The changing climate of banking

In Asia, traditional banks have realized that a huge part of traditional business models can no longer drive growth that is adjacent to today’s market. Today, banks need to be more customer-centric, data-driven and automated in order to seize profitable opportunities that emerge as a result of rapid digital disruption.

Countries like Singapore, Malaysia, and Thailand have responded by initiating efforts to regulate and administer digital-only banks.

Meanwhile, South Korean banks’ leaders have extended efforts by aligning goals to be more digital, global and trustworthy. The central idea of their alliance is to foster greater technology adoption as they move forward.

Indonesian banks, on the other hand, have embraced the disruption by deploying digital services to increase financial inclusion — which the country has managed to do.

The pattern here is clear. Asian banks are improving their digital infrastructure, leveraging advanced analytics and building partnerships in order to stay relevant in the market and serve customers efficiently.

For one, banks are resorting to newer advances and technologies — especially those that can support continuous innovative efforts, development of new applications, and scale current capabilities.

Legacy systems that are holding banks back and siloing platform-wide integration of applications are being traded for the cloud.

Automation tools are also becoming highly favored as banks recognize the need to discard manual workloads and reduce the burden of the workforce to accommodate the fast-pace of a digital ecosystem.

Asian banks are also developing greater reliance on data and analytics. They are fast becoming data-driven through the adoption of intelligent machines that generate in-depth insights to drive impactful operational actions. Customer data, transaction data, and application performance data are all being fed into artificial intelligence (AI) systems to gain a significant analysis of services that can be improved and revenues that can be maximized.

In fact, Hong Kong, in a bid to drive the adoption rate of AI in the banking sector, has released a critical report that addressed the challenges and strategies of implementing the technology successfully. Lastly, these banks are responding to the disruption by building strategic partnerships and collaboration. The central bank of Phillippines, for one, has recently allied with Indonesia to foster greater technology adoption and boost cross-border transactions.

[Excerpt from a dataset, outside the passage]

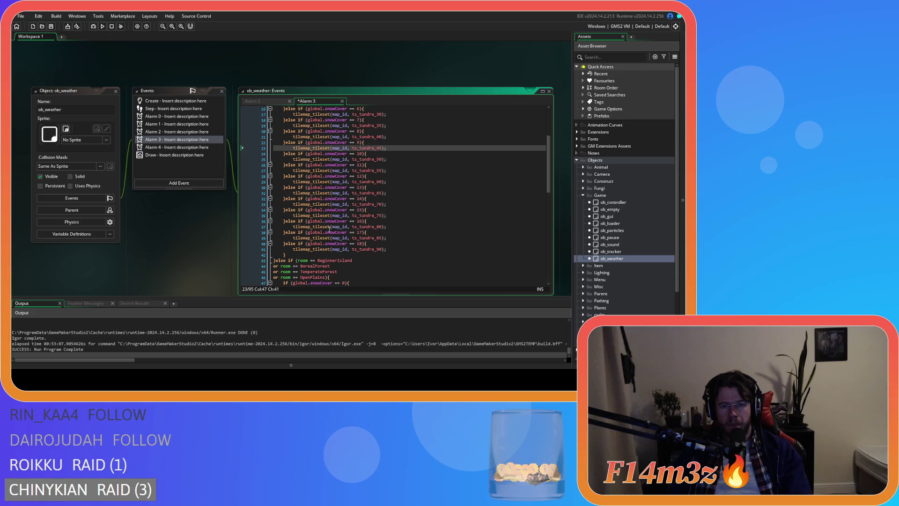
left_click(394, 209)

It is safe to say that in delivering quality financial products, increasing data sharing prospects for greater insights, and expanding digital footprints, Asian banks are betting on partnerships.

Banks that are struggling in going digital are also learning that collaborating with fintech players could give them an upper hand and a boost in their journey.

The Asian banking sectors have been heavily disrupted, nevertheless. By embracing the disruption, these banks have been able to thrive in new market environments and remain relevant in the industry.

Moving forward, it is hoped that other traditional players that are stalling transformation will realize that it is a highly critical move that is achievable with the right strategies.